Да, я не знаю, что такое добро и что — зло, но всю жизнь так никому и не осмелился в этом признаться. Я ценю лишь последовательность, лишь способность действовать вопреки самосохранению и прямой выгоде, лишь ритуал, альмекскую пляску на восходе. И чем он сложней, тем для меня лучше — ибо тот, кто откажется подчиняться сложному, обречен подчиняться простому. Я хотел бы полной свободы, но она нужна мне лишь для того, чтобы с максимальной изобретательностью и упорством принуждать к чему-либо самого себя. Я хотел бы измысливать себе новые и новые трудности — но так, чтобы никто не ограничивал меня в моем изощренном самомучительстве. Главное же — теперь, побывав в обоих враждующих лагерях и в обоих не ужившись, я решительно перестаю понимать, в чем между ними разница. Ни один из них не смог бы жить в государстве, построенном по их законам; им до объединения остался один шаг.
Что же нужно для этого объединения? Неужели только договориться об орфографии? Но, Боже мой, если все из-за меня, я готов уйти, устраниться, признать мои правила слишком сложными, — вы же видите, что я не уживаюсь ни с теми, ни с этими, и отменять меня, в конце концов, надумала еще особа царской крови Константин Александрович! Если вся эта катавасия из-за одной буквы, то черта ли в ней?
В конце концов, есть и третьи. Есть Льговский, Стенин и вся их веселая компания. Может быть, с ними, разрешающими себе все, я как-нибудь договорюсь; мне всегда казалось, что мое место на свалке, — и свалка, кажется, сейчас именно там. Скажем больше — эта свалка сейчас едва ли не самое уютное место. И он отправился на Васильевский.
Свирель запела на мосту, и яблони в цвету… Скоро Елагин и Крестовский станут окончательно неотличимы — оба зарастут зеленью, и на обоих наступит недолгий северный рай. Только-то и разницы, что на Елагином стоят зеленые статуи, а на Крестовском — супрематические композиции. Боже, как прекрасны летние острова! Комариный зуд в воздухе, прыгающие, точно на ниточках подвешенные рои; долгие розовые закаты, запах воды — гладкой, серой; упоительное запустение, кущи, пущи, сонные травы… Как легко мне представить Аркадию! Почему-то Аркадия в моем воображении — всегда заброшена, пустынна, всегда подсвечена закатом. Я не могу себе представить цветущий, ухоженный край — непременно руины, усталость, грань между прекрасным увяданием и окончательным запустением. О, как я люблю, когда что-нибудь кончается, и как ненавижу, когда начинается! Как я не люблю просыпаться. Как я любил конец века, как пугало меня самодовольное начало века следующего, несущего в своих аэропланах, пароходах и усовершенствованных телефонных аппаратах собственную гибель!
Он прошел и мимо собственного дома, но почти ничего не почувствовал: дом был чужой, а Ять никогда не желал чужого. Разве что жалость кольнула ему сердце — но не к себе, а к дому, в стенах которого прежде велись разговоры, смеялись прелестные женщины, обитали призраки, порожденные его воображением, — а теперь кипят свары, сохнет белье, сапоги стучат по паркету… Ком словно глянул на него всеми окнами, послав мимолетную мольбу о спасении, — помоги, не я ли давал тебе некогда приют?! — но Ять покачал головой: что же я могу? Наверное, я был лучшим жильцом, чем новые; но прости меня, я бессилен.

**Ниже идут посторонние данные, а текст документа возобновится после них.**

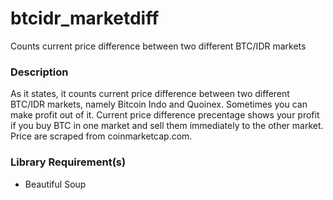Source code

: # btcidr_marketdiff
Counts current price difference between two different BTC/IDR markets
### Description
As it states, it counts current price difference between two different BTC/IDR markets, namely Bitcoin Indo and Quoinex. Sometimes you can make profit out of it. Current price difference precentage shows your profit if you buy BTC in one market and sell them immediately to the other market. Price are scraped from coinmarketcap.com.
### Library Requirement(s)
- Beautiful Soup

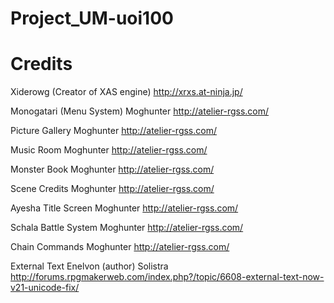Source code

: Project_UM-uoi100
=================

Credits
=======

Xiderowg (Creator of XAS engine)
http://xrxs.at-ninja.jp/ 

Monogatari (Menu System)
Moghunter
http://atelier-rgss.com/ 

Picture Gallery
Moghunter
http://atelier-rgss.com/ 

Music Room
Moghunter
http://atelier-rgss.com/ 

Monster Book
Moghunter
http://atelier-rgss.com/ 

Scene Credits
Moghunter
http://atelier-rgss.com/ 

Ayesha Title Screen
Moghunter
http://atelier-rgss.com/ 

Schala Battle System
Moghunter
http://atelier-rgss.com/ 

Chain Commands
Moghunter
http://atelier-rgss.com/ 

External Text
Enelvon (author)
Solistra
http://forums.rpgmakerweb.com/index.php?/topic/6608-external-text-now-v21-unicode-fix/

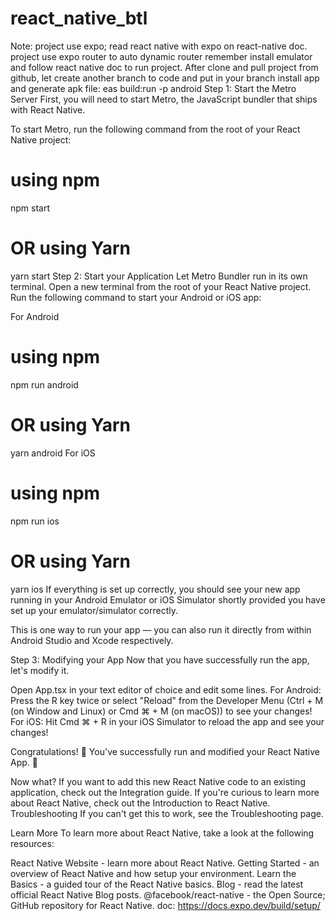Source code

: # react_native_btl
Note: project use expo; read react native with expo on react-native doc.
project use expo router to auto dynamic router 
remember install emulator and follow react native doc to run project.
After clone and pull project from github, let create another branch to code and put in your branch
install app and generate apk file: eas build:run -p android
Step 1: Start the Metro Server
First, you will need to start Metro, the JavaScript bundler that ships with React Native.

To start Metro, run the following command from the root of your React Native project:

# using npm
npm start

# OR using Yarn
yarn start
Step 2: Start your Application
Let Metro Bundler run in its own terminal. Open a new terminal from the root of your React Native project. Run the following command to start your Android or iOS app:

For Android
# using npm
npm run android

# OR using Yarn
yarn android
For iOS
# using npm
npm run ios

# OR using Yarn
yarn ios
If everything is set up correctly, you should see your new app running in your Android Emulator or iOS Simulator shortly provided you have set up your emulator/simulator correctly.

This is one way to run your app — you can also run it directly from within Android Studio and Xcode respectively.

Step 3: Modifying your App
Now that you have successfully run the app, let's modify it.

Open App.tsx in your text editor of choice and edit some lines.
For Android: Press the R key twice or select "Reload" from the Developer Menu (Ctrl + M (on Window and Linux) or Cmd ⌘ + M (on macOS)) to see your changes!
For iOS: Hit Cmd ⌘ + R in your iOS Simulator to reload the app and see your changes!

Congratulations! 🎉
You've successfully run and modified your React Native App. :partying_face:

Now what?
If you want to add this new React Native code to an existing application, check out the Integration guide.
If you're curious to learn more about React Native, check out the Introduction to React Native.
Troubleshooting
If you can't get this to work, see the Troubleshooting page.

Learn More
To learn more about React Native, take a look at the following resources:

React Native Website - learn more about React Native.
Getting Started - an overview of React Native and how setup your environment.
Learn the Basics - a guided tour of the React Native basics.
Blog - read the latest official React Native Blog posts.
@facebook/react-native - the Open Source; GitHub repository for React Native.
doc: https://docs.expo.dev/build/setup/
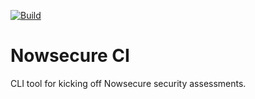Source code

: [![Build](https://github.com/dylanhitt/nowsecure-ci/actions/workflows/build.yml/badge.svg)](https://github.com/dylanhitt/nowsecure-ci/actions/workflows/build.yml)

# Nowsecure CI

CLI tool for kicking off Nowsecure security assessments. 
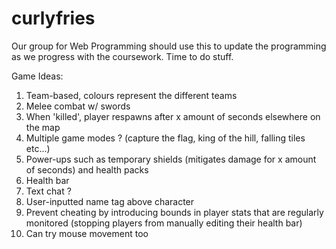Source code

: # curlyfries
Our group for Web Programming should use this to update the programming as we progress with the coursework.
Time to do stuff.



Game Ideas:
1. Team-based, colours represent the different teams
2. Melee combat w/ swords
3. When 'killed', player respawns after x amount of seconds elsewhere on the map
4. Multiple game modes ? (capture the flag, king of the hill, falling tiles etc...)
5. Power-ups such as temporary shields (mitigates damage for x amount of seconds) and health packs
6. Health bar 
7. Text chat ?
8. User-inputted name tag above character
9. Prevent cheating by introducing bounds in player stats that are regularly monitored (stopping players from manually editing their health bar)
10. Can try mouse movement too
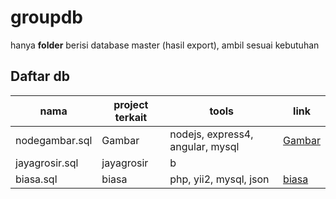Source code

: # groupdb
hanya **folder** berisi database master (hasil export), ambil sesuai kebutuhan
## Daftar db
nama| project terkait| tools| link
------------ | ------------- | ------------- | -------------
nodegambar.sql| Gambar| nodejs, express4, angular, mysql|[Gambar](https://github.com/kamal-F/Gambar)
jayagrosir.sql| jayagrosir|b|
biasa.sql| biasa| php, yii2, mysql, json|[biasa](https://github.com/kamal-F/biasa)
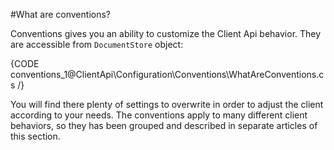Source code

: ﻿#What are conventions?

Conventions gives you an ability to customize the Client Api behavior. They are accessible from `DocumentStore` object:

{CODE conventions_1@ClientApi\Configuration\Conventions\WhatAreConventions.cs /}

You will find there plenty of settings to overwrite in order to adjust the client according to your needs. The conventions apply to many different client behaviors, 
so they has been grouped and described in separate articles of this section.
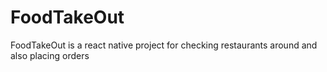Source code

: # FoodTakeOut
FoodTakeOut is a react native project for checking restaurants around and also placing orders

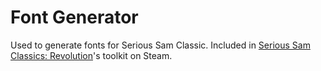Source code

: Font Generator
==============

Used to generate fonts for Serious Sam Classic. Included in [Serious Sam Classics: Revolution](http://store.steampowered.com/app/227780)'s toolkit on Steam.
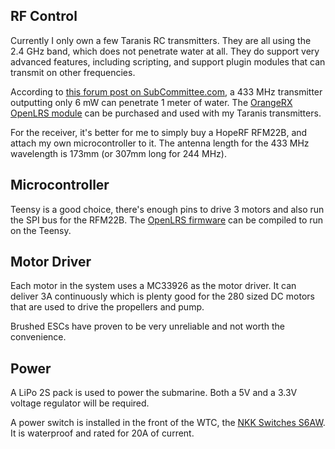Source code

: ## RF Control

Currently I only own a few Taranis RC transmitters. They are all using the 2.4 GHz band, which does not penetrate water at all. They do support very advanced features, including scripting, and support plugin modules that can transmit on other frequencies.

According to [this forum post on SubCommittee.com](https://subcommittee.com/forum/showthread.php?32640-433mhz-links-and-info-\(Tim-s-Regatta-Seminar&highlight=orangerx), a 433 MHz transmitter outputting only 6 mW can penetrate 1 meter of water. The [OrangeRX OpenLRS module](https://hobbyking.com/en_us/orangerx-open-lrs-433mhz-transmitter-1w-jr-turnigy-compatible.html) can be purchased and used with my Taranis transmitters.

For the receiver, it's better for me to simply buy a HopeRF RFM22B, and attach my own microcontroller to it. The antenna length for the 433 MHz wavelength is 173mm (or 307mm long for 244 MHz).

## Microcontroller

Teensy is a good choice, there's enough pins to drive 3 motors and also run the SPI bus for the RFM22B. The [OpenLRS firmware](https://github.com/openLRSng/openLRSng) can be compiled to run on the Teensy.

## Motor Driver

Each motor in the system uses a MC33926 as the motor driver. It can deliver 3A continuously which is plenty good for the 280 sized DC motors that are used to drive the propellers and pump.

Brushed ESCs have proven to be very unreliable and not worth the convenience.

## Power

A LiPo 2S pack is used to power the submarine. Both a 5V and a 3.3V voltage regulator will be required.

A power switch is installed in the front of the WTC, the [NKK Switches ‎S6AW‎](https://www.digikey.com/en/products/detail/S6AW/360-1928-ND/1007006?itemSeq=366826186). It is waterproof and rated for 20A of current.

Пусть тебя строили не для таких, как они, — но ведь еще неизвестно, кто кого переделает. Что с них спрашивать, они затопчут, изуродуют, исковыряют тебя наскальной живописью, захаркают подъезды, исщербят лестницу, по которой столько раз поднималась ко мне лучшая из лучших, а до и после — множество ее предвестниц и заместительниц; но и ты не будешь стоять памятником. Исподволь, незаметно, самим ритмом своих лестниц, закопченных лепнин и затоптанных паркетов, и тускнеющей мозаичной картиной на стене, и тайным благородством контуров, вплоть до ржавой башенки на крыше, ты проникнешь в их кровь и плоть, заставишь иначе двигаться и говорить, растворишься в них и победишь в конце концов, заставив их детей оттирать и заново белить твои высокие потолки, восстанавливать мозаику, замазывать ругань на стенах. Ты станешь им не домом, но миром, выполнив главную задачу прямых и ясных питерских улиц: ты выпрямишь кого угодно. В голосах захватчиков зазвучит неведомая прежде скромная гордость, в склоках появится страсть высокой трагедии. Дружелюбные призраки, созданные мной, войдут в их сны. Ты победишь, ибо сделан из камня, и потому у тебя есть время.